Politically, AAP has been a significant disrupter as shown by its two landslide wins in Delhi, also in its civic bodies, and in Punjab last year. It has sought to spread its wings to other states in its bid to become a national party, opening accounts in Goa and Gujarat.
Complexities abound in the BJP-AAP relationship. One reason for AAP’s success is that Kejriwal understands the Modi pulse well. He attracts the charge of being BJP’s B team when he tries to climb the Hindutva platform. But then, Congress, too, engages in projecting Rahul Gandhi as a ‘janeudhari’ Brahmin. With Congress, AAP’s relationship is simply hostile in the way it has undercut its support base. The Congress, too, has kept the AAP out of the opposition unity moves it has initiated.
Both Congress and AAP were wary of taking a clear stand on the farmers’ agitation and North Delhi’s violence targeting the Muslims. This underscores the fact that BJP determines the agenda for its opponents.
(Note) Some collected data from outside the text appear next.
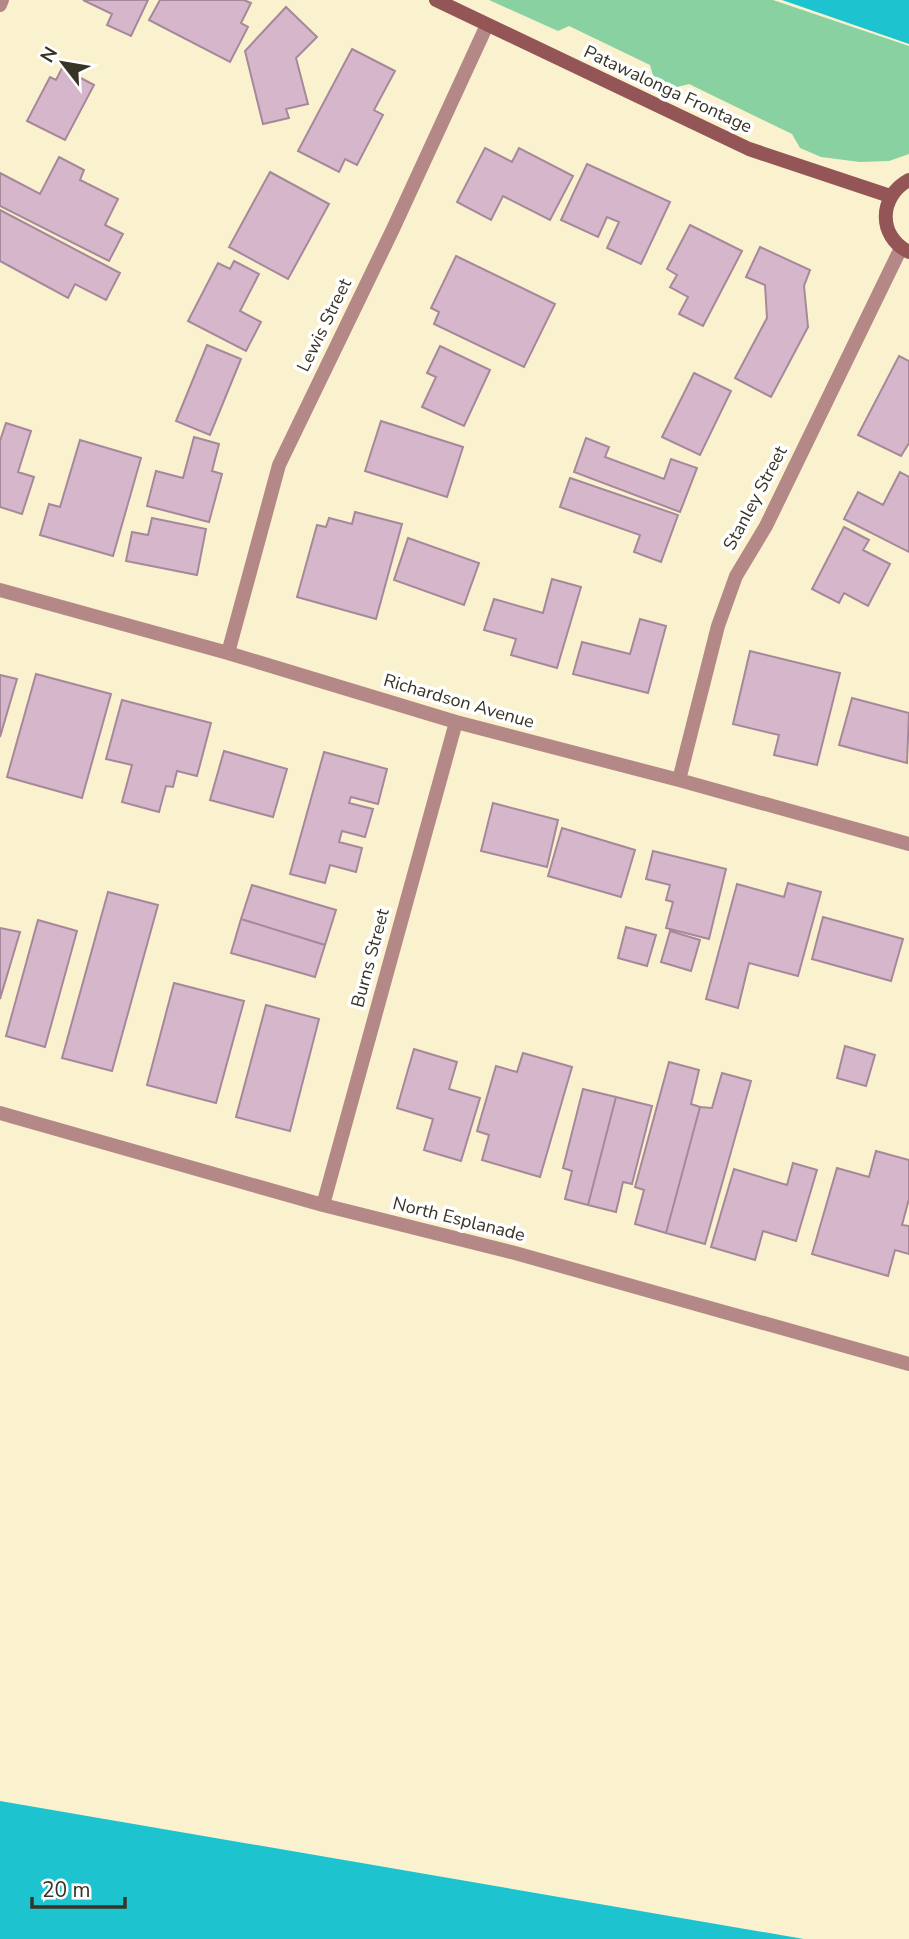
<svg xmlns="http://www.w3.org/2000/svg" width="909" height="1939" viewBox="0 0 909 1939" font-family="'Nunito Sans',sans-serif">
	<rect width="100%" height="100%" fill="#faf2cf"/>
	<!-- green -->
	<path fill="#8ad1a1" d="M 489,0 L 773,0 L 909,46 L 909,154 L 889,161 L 860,162 L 821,157 L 800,148 L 792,134 L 689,84 L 677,87 L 653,76 L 650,65 L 569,26 L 558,31 Z"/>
	<!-- water -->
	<path fill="#1dc4d0" d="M 782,0 L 909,0 L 909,44 Z
		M 0,1801 L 804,1939 L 0,1939 Z"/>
	<!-- building -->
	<path fill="#d6b6cb" stroke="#a6889b" stroke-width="2" d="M 83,0 L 148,0 L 131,36 L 107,25 L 112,14 Z
		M 160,0 L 244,0 L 251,3 L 241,23 L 248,27 L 230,62 L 149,20 Z
		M 286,7 L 317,37 L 296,58 L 308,104 L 286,109 L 289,118 L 263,124 L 245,51 Z
		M 352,49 L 395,71 L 374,110 L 383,115 L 357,165 L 345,159 L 339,172 L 298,151 Z
		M 62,68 L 94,85 L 65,140 L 27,121 L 50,77 L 56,80 Z
		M 485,148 L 512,162 L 519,148 L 573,176 L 550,220 L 503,196 L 491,220 L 457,202 Z
		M 59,157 L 84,170 L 80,180 L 118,199 L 105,225 L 123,234 L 109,261 L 0,206 L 0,173 L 40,194 Z
		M 587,164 L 670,202 L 641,264 L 607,248 L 619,222 L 607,217 L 598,237 L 561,220 Z
		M 270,172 L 329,204 L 288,279 L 229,247 Z
		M 0,210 L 120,273 L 106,300 L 75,284 L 68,298 L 0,261 Z
		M 690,225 L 742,251 L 703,326 L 679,314 L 688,297 L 670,287 L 677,275 L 667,269 Z
		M 760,247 L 810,270 L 804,286 L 808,327 L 771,397 L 735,378 L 767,318 L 765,285 L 746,277 Z
		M 456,256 L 555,304 L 524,367 L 434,324 L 439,312 L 431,308 Z
		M 234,261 L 259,274 L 240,311 L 261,322 L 246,351 L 188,321 L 218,263 L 230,269 Z
		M 207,345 L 241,359 L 210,435 L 176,421 Z
		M 440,346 L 490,370 L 464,426 L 422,407 L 436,377 L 427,373 Z
		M 899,356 L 909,361 L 909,443 L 901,456 L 858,435 Z
		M 694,373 L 731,391 L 700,455 L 662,437 Z
		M 381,421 L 463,447 L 447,497 L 365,471 Z
		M 6,423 L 31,431 L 18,472 L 34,477 L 22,514 L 0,507 L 0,441 Z
		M 194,437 L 219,444 L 212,471 L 222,474 L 209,522 L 147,506 L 156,471 L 183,478 Z
		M 586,438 L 609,447 L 605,457 L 664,479 L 671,459 L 697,468 L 680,512 L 574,472 Z
		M 80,440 L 141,458 L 113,556 L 40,535 L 49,504 L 60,507 Z
		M 900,472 L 909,477 L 909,552 L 844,519 L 858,492 L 883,505 Z
		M 570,478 L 678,515 L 661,562 L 634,552 L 640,535 L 560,507 Z
		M 355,512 L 402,524 L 376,619 L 297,597 L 317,525 L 326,527 L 329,518 L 352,524 Z
		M 152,518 L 206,529 L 197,575 L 126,561 L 132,532 L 148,535 Z
		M 844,527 L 869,540 L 863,550 L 890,564 L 868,606 L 844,593 L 839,603 L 812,589 Z
		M 408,538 L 479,563 L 464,605 L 394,580 Z
		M 552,579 L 581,587 L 557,668 L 511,655 L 516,639 L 484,630 L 494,599 L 543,613 Z
		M 640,619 L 666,626 L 648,693 L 573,674 L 582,642 L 630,654 Z
		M 750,651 L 840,673 L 817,765 L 774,755 L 779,735 L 733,724 Z
		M 36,674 L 111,694 L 82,798 L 7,777 Z
		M 0,675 L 17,679 L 0,737 Z
		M 852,698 L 909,713 L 907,763 L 839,745 Z
		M 122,700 L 211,723 L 197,776 L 177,771 L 173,787 L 166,786 L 159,812 L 122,802 L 132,765 L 106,759 Z
		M 224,751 L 287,769 L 273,817 L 210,800 Z
		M 324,752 L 387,769 L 378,804 L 351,797 L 349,803 L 373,809 L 365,837 L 342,831 L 339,842 L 362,848 L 356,872 L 330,865 L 325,883 L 290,874 Z
		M 493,803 L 558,820 L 547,867 L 481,851 Z
		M 562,828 L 635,850 L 621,897 L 548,876 Z
		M 653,851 L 726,869 L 709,939 L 666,928 L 673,902 L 666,900 L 670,885 L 646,879 Z
		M 788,883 L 821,892 L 798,976 L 749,963 L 738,1008 L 706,999 L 737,884 L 784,897 Z
		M 252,885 L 336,910 L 325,945 L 241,919 Z
		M 108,892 L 158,905 L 112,1071 L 62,1058 Z
		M 823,917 L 903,939 L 891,981 L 812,959 Z
		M 241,919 L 325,945 L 315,977 L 231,953 Z
		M 38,920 L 77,931 L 45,1047 L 6,1036 Z
		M 626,927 L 656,935 L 647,966 L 618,958 Z
		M 0,928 L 20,932 L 0,999 Z
		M 670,931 L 700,940 L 691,971 L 661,962 Z
		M 174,983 L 244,1001 L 216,1103 L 147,1085 Z
		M 266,1005 L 319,1019 L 290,1131 L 236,1117 Z
		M 845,1046 L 875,1055 L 866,1086 L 837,1078 Z
		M 414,1049 L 457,1062 L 449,1089 L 480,1098 L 461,1161 L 424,1150 L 433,1119 L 397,1108 Z
		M 523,1053 L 572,1067 L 540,1177 L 482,1160 L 489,1135 L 477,1131 L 496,1066 L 517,1072 Z
		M 669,1062 L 699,1070 L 691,1104 L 700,1107 L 666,1233 L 635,1224 L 644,1190 L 635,1187 Z
		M 722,1073 L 751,1081 L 705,1244 L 666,1233 L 700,1107 L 712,1108 Z
		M 583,1089 L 616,1097 L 588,1205 L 565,1199 L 572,1171 L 563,1168 Z
		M 616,1097 L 652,1106 L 632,1184 L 623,1182 L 616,1212 L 588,1205 Z
		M 876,1151 L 909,1160 L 909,1199 L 902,1225 L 909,1226 L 909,1254 L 895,1250 L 888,1276 L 812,1254 L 837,1168 L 869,1177 Z
		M 793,1163 L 817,1170 L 796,1241 L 763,1231 L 755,1260 L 711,1247 L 734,1169 L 787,1185 Z"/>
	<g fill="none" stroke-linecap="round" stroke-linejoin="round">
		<!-- street -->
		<path stroke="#b58888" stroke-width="14" d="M 0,5 L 2,0
			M 0,590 L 228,653 L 456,722 L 679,780 L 909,844
			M 228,653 L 279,465 L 393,229 L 487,25
			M 679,780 L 718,626 L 736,576 L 766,526 L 901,248
			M 0,1113 L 323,1205 L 515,1253 L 909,1364
			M 323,1205 L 456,722"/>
		<!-- secondary -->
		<path stroke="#945557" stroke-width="14" d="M 436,0 L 749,149 L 890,196
			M 909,180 C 879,196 877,236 909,252"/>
	</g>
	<g text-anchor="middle" stroke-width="7" stroke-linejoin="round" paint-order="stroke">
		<!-- street labels -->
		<g font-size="18" fill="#373426" stroke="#fff">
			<text transform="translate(668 89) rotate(25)" y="6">Patawalonga Frontage</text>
			<text transform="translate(324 325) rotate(-64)" y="6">Lewis Street</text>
			<text transform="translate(755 498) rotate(-62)" y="6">Stanley Street</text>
			<text transform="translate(459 701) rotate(16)" y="6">Richardson Avenue</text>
			<text transform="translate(370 958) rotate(-75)" y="6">Burns Street</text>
			<text transform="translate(459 1219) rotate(14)" y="6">North Esplanade</text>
		</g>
	</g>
	<!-- north arrow -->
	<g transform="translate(63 63) rotate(301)" stroke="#ffffff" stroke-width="5" paint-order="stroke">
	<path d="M0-5L12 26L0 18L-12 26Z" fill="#373426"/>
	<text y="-10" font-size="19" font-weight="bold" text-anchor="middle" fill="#373426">N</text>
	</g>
	<!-- scale -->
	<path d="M32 1897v10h93v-10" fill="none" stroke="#373426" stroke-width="3.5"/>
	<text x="42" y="1897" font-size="21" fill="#373426" stroke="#ffffff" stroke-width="5" paint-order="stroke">20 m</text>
</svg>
Besides running Delhi with its hands tied, Punjab, the sensitive border is witnessing the return of separatist forces. Not just political, this extends to national security and external threat perceptions. AAP cannot afford to err in its governance tasks.
The political challenge to AAP is heightened with assembly elections in some states where it seeks to expand, and the general elections just a year away. Kejriwal was in Karnataka for the election campaign while the crisis brewed in Delhi. Contesting and winning elections, after all, has become the core of the political game in the country. AAP cannot be different.
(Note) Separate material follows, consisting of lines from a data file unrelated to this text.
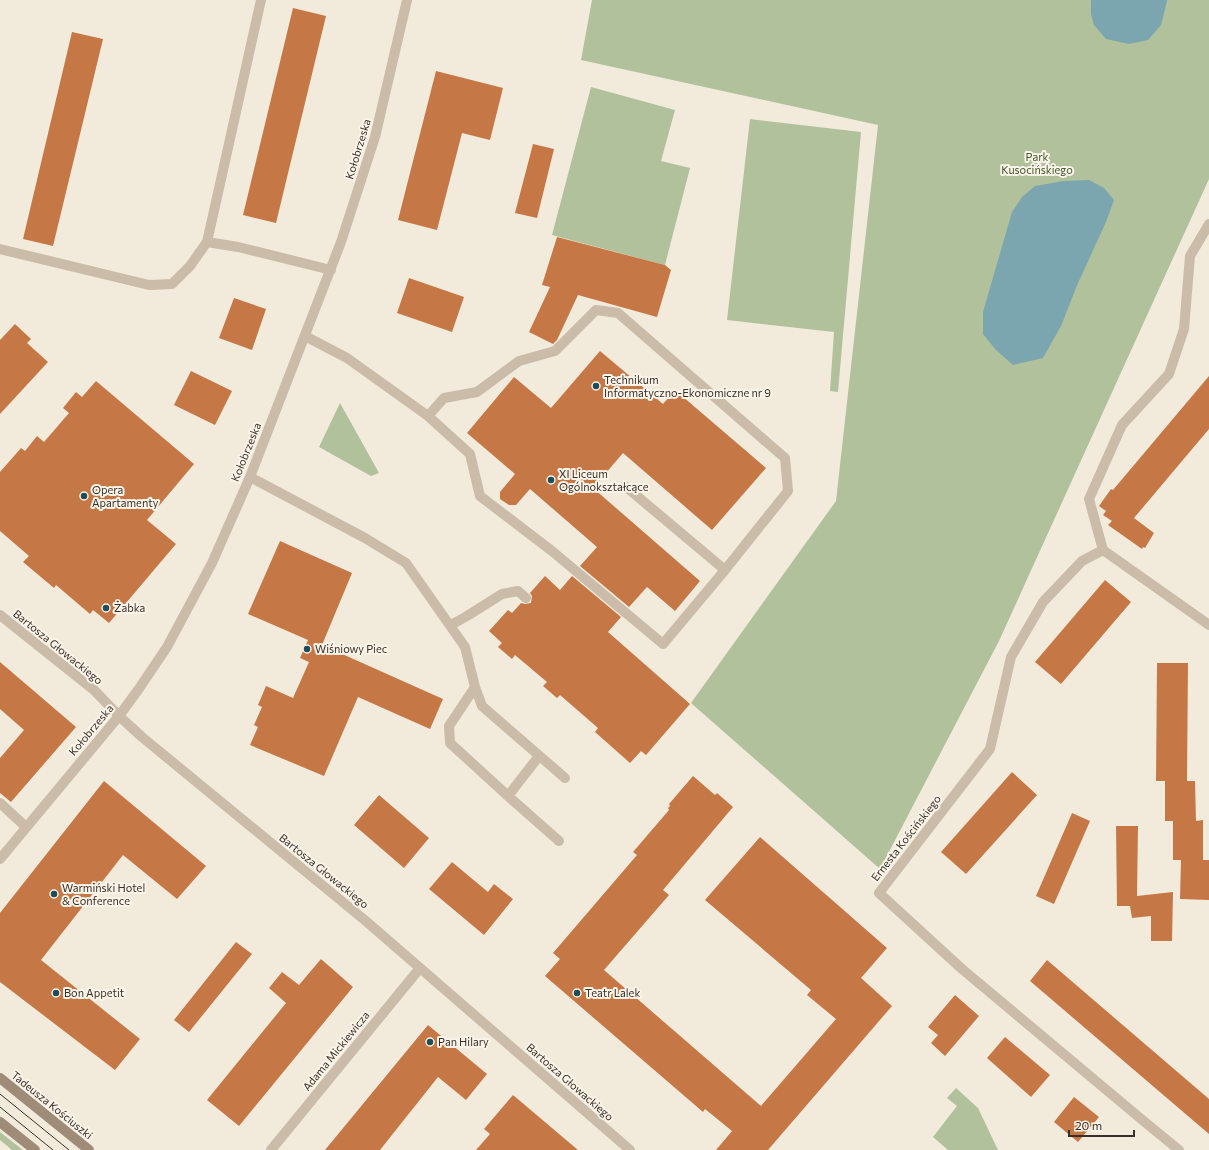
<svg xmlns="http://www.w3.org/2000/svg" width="1209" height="1150" font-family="Commissioner,sans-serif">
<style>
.green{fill:#b0c19c}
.water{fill:#7ba6af}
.building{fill:#c67746}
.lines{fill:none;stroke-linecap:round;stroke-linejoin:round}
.lane{stroke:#cabca8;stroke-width:10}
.street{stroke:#cabca8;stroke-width:10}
.secondary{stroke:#9e8c79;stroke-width:10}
.tram{stroke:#372f28;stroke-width:1}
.poi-dot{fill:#1d4d59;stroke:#faf4e9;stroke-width:1.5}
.labels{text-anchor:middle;stroke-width:4;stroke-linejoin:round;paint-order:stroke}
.street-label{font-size:11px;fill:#372f28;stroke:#faf4e9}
.park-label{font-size:11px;fill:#41562c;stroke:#faf4e9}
.poi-label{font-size:11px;fill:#372f28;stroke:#faf4e9;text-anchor:start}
</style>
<rect width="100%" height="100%" fill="#f2ebdc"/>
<path class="green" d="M 592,0 L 1209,0 L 1209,179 L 999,641 L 880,869 L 691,703 L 836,501 L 878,125 L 581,60 Z
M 591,87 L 675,110 L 661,161 L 690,168 L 665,265 L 552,235 Z
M 750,119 L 861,132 L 838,392 L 830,391 L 834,332 L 727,320 Z
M 340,403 L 379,473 L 371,476 L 319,447 Z
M 956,1088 L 978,1108 L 998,1150 L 948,1150 L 933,1137 L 957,1106 L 947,1098 Z
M 0,1132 L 23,1150 L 12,1150 L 0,1140 Z"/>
<path class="water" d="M 1091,0 L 1167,0 L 1167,1 L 1161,25 L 1148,40 L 1129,44 L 1106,39 L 1094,25 L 1091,14 Z
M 1089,180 L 1104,188 L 1114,200 L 1106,222 L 1078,283 L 1061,326 L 1043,358 L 1013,365 L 996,350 L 983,334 L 983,312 L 1012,212 L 1022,197 L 1035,186 L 1064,181 Z"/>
<path class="building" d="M 293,8 L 326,16 L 276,223 L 243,215 Z
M 72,32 L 103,39 L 53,246 L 23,239 Z
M 436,71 L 503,88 L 490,140 L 462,133 L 437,230 L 398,220 Z
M 533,144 L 554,149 L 537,218 L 515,213 Z
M 557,237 L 665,265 L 671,270 L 657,317 L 578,295 L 557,340 L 553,344 L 529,332 L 550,287 L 542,285 Z
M 409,278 L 464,297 L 452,332 L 397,313 Z
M 234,298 L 266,309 L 252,350 L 219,338 Z
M 15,324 L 31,339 L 27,343 L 48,362 L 0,414 L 0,340 Z
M 600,351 L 663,404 L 675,390 L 766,468 L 712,530 L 623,453 L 593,488 L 700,581 L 675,611 L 647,587 L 629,607 L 580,566 L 597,547 L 530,489 L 516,505 L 509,505 L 500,499 L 500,492 L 515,474 L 467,433 L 514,377 L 551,408 Z
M 191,371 L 232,391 L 215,425 L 174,405 Z
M 1209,376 L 1209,429 L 1134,518 L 1154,533 L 1145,548 L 1143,547 L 1142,549 L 1108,525 L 1112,521 L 1103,515 L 1106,511 L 1099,506 L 1111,489 L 1113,490 Z
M 96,381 L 194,464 L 147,520 L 176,544 L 109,623 L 93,610 L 90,614 L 56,585 L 54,588 L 23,562 L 29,556 L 0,531 L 0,472 L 21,448 L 25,451 L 37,436 L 44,442 L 69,413 L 63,408 L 76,392 L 82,397 Z
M 280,541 L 352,573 L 322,645 L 443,699 L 430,729 L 358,697 L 324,776 L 250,745 L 258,727 L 254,725 L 262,707 L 258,705 L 266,686 L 293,698 L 309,662 L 300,658 L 308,640 L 248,614 Z
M 545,576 L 560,590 L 572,576 L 621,617 L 608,632 L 690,704 L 646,755 L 641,751 L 630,763 L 595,732 L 598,728 L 560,695 L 557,698 L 543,686 L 547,682 L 515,655 L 512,659 L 498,647 L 502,643 L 489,631 L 508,610 L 512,613 L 521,603 L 525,604 L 531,603 L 532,596 L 530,593 Z
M 1105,580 L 1131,602 L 1061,684 L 1035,662 Z
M 0,662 L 76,727 L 11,802 L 0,793 L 0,758 L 24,730 L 0,709 Z
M 1157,663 L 1188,663 L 1187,781 L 1195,781 L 1196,821 L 1203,820 L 1203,860 L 1209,860 L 1209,900 L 1180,899 L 1181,860 L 1173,860 L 1173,821 L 1165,821 L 1165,781 L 1156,781 Z
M 1012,772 L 1037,795 L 966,874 L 941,852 Z
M 693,776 L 715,795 L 717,793 L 733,807 L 663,890 L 669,895 L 604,970 L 761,1106 L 836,1019 L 807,995 L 811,990 L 705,900 L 760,837 L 887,948 L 861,978 L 892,1006 L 768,1150 L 716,1150 L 732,1131 L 705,1109 L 703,1112 L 545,976 L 560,959 L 553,953 L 637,855 L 633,852 L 669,810 L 668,808 L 670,806 L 669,804 Z
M 104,781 L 206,866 L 177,899 L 123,855 L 41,960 L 140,1039 L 115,1070 L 0,982 L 0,913 Z
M 379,795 L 429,838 L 404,868 L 354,825 Z
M 1072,813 L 1090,821 L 1054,904 L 1036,896 Z
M 1116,826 L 1138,826 L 1137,896 L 1173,892 L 1172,941 L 1151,941 L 1151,916 L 1132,918 L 1130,906 L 1117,906 Z
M 452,862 L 488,892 L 494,884 L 513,899 L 484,935 L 429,889 Z
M 236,942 L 252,954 L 189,1032 L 174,1020 Z
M 321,959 L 353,987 L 239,1126 L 207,1100 L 286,1003 L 269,988 L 282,972 L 299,985 Z
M 1047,960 L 1209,1099 L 1209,1134 L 1030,981 Z
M 955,995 L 979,1016 L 945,1056 L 931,1043 L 938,1035 L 928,1027 Z
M 428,1025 L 487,1074 L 466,1100 L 438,1077 L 380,1150 L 325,1150 Z
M 1005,1037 L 1050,1075 L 1031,1097 L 987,1058 Z
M 513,1095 L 578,1150 L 476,1150 L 490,1134 L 484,1129 Z
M 1074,1097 L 1099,1117 L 1078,1142 L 1054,1122 Z"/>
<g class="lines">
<path class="lane" d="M 207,242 L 238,247 L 331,270
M 0,249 L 149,285 L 172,284 L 190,266 L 207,242 L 261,0
M 305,336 L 347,358 L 428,416 L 470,454 L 480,496 L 552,551 L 663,644 L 725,570 L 788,491 L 785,458 L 618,313 L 596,310 L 555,351 L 519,361 L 477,392 L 444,398 L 428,416
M 250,477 L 365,538 L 406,563 L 465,647 L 475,687 L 482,706 L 565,778
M 625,486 L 725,570
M 451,625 L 467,616 L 502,594 L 518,591 L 526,598
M 475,687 L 449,726 L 450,743 L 508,796 L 539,756
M 508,796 L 559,841
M 0,803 L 26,827"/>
<path class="street" d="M 1209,224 L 1190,256 L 1184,329 L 1169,374 L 1122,425 L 1089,499 L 1103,550 L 1209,625
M 1103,550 L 1082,561 L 1043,602 L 1011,657 L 990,749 L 879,893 L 962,969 L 1146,1123 L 1179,1150
M 0,615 L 94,690 L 119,716 L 142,737 L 367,922 L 630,1150
M 0,859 L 119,716 L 138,690 L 167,647 L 212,563 L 250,477 L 341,242 L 375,137 L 407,0
M 271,1150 L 420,968"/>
<path class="secondary" d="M 0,1078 L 89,1150
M 0,1122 L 35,1150"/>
<path class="tram" d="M 0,1094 L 69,1150
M 0,1107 L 53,1150"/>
</g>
<g class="poi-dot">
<circle cx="596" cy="386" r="4"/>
<circle cx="551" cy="480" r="4"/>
<circle cx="84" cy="496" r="4"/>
<circle cx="106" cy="608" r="4"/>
<circle cx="307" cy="649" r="4"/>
<circle cx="54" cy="894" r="4"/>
<circle cx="56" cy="993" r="4"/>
<circle cx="577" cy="993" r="4"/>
<circle cx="430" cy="1042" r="4"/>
</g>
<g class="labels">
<g class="street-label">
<text transform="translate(358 149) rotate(-73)" y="4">Kołobrzeska</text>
<text transform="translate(246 452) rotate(-68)" y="4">Kołobrzeska</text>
<text transform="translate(58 647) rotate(39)" y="4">Bartosza Głowackiego</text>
<text transform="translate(91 730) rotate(-50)" y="4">Kołobrzeska</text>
<text transform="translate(906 838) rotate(-52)" y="4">Ernesta Kościńskiego</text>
<text transform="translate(324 871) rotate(39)" y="4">Bartosza Głowackiego</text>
<text transform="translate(336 1051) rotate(-51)" y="4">Adama Mickiewicza</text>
<text transform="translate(570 1082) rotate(41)" y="4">Bartosza Głowackiego</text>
<text transform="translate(52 1105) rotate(39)" y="4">Tadeusza Kościuszki</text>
</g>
<g class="park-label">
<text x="1037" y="161">Park<tspan x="1037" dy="13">Kusocińskiego</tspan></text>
</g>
<g class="poi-label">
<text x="604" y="384">Technikum<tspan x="604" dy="13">Informatyczno-Ekonomiczne nr 9</tspan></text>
<text x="559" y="478">XI Liceum<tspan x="559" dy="13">Ogólnokształcące</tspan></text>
<text x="92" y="494">Opera<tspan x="92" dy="13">Apartamenty</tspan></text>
<text x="114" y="612">Żabka</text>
<text x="315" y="653">Wiśniowy Piec</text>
<text x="62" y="892">Warmiński Hotel<tspan x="62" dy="13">&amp; Conference</tspan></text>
<text x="64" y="997">Bon Appetit</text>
<text x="585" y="997">Teatr Lalek</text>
<text x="438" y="1046">Pan Hilary</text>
</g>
</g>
<path d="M1069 1130v6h65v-6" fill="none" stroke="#372f28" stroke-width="2"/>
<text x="1075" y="1130" font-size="12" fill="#372f28" stroke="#faf4e9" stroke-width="3" paint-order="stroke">20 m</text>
</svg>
Its emergence is the story of the last decade – of the 2010s – that engulfed many countries where mass movements captured the public imagination. Many of them have sadly lapsed into seeing personality cults built on aggressive ‘nationalism’. This trend shows no sign of ebbing and feeds the current global political discourse.
Kejriwal has made a difference by enforcing a generational change and enrolling young professionals who had practically no role in the political discourse unless they chose politics as their full-time profession. AAP has so far retained the support of the young among the urban middle class in a country that is getting fast urbanized.
The rise of AAP or the rot in it – depending upon how one views it, whether as a middle-class movement or just another political party in pursuit of power – was inevitable, even if considered undesirable. I learnt of its internal churning and its developing differences, of all the places, in the toilet in a mall.
I spotted one of its leading lights, legal luminary Shanti Bhushan, coming to see a film. After a brief reminder of my having interviewed him, I popped the AAP question. He spoke about it long before the party took a formal shape, to the chagrin of many in the intelligentsia, seeking change without being in politics.
Mass movements need messiahs, and Anna Hazare, with due respect, is no Vinoba Bhave. Unwittingly, Hazare became part of a political churning that he either couldn’t help or didn’t mind. Little wonder, his occasional fulminations carry no weight and little media attention.
Nobody likes corruption, but few shun it when the push comes to serve and fewer understand its dynamics. A decade after the anti-graft movement and the clamour for an ombudsman who would expose it and punish the guilty, it cannot be said that corruption has been reduced in India, let alone eliminated. Only, its pursuit is selective, depending upon who wields power — political power, not moral. Given human nature, it is forever on the man’s to-do list, an ideal to be pursued.
AAP succeeded in Delhi and Punjab because it was perceived as a movement against traditional politics. It was a revolt against an establishment ruined by corruption, crime, conspiracy, and money and muscle power. It is a very difficult path. It walks it or joins the rest. We shall see.